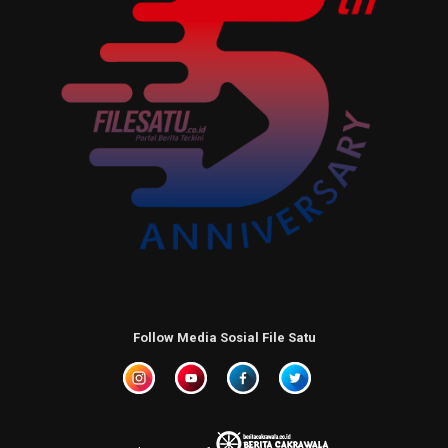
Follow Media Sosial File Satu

#####

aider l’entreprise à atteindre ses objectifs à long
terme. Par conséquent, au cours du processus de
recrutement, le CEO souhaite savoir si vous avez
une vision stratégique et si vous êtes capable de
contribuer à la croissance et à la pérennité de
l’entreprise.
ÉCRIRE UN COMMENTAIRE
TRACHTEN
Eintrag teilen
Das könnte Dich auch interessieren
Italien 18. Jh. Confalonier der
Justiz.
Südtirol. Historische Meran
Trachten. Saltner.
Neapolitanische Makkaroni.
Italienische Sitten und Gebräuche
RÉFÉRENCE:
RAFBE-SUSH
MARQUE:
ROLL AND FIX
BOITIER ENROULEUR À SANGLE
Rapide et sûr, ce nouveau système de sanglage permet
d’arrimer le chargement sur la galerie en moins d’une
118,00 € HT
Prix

#####

Note every line above where the string "vous" shows up, and copy those lines.

recrutement, le CEO souhaite savoir si vous avez
une vision stratégique et si vous êtes capable de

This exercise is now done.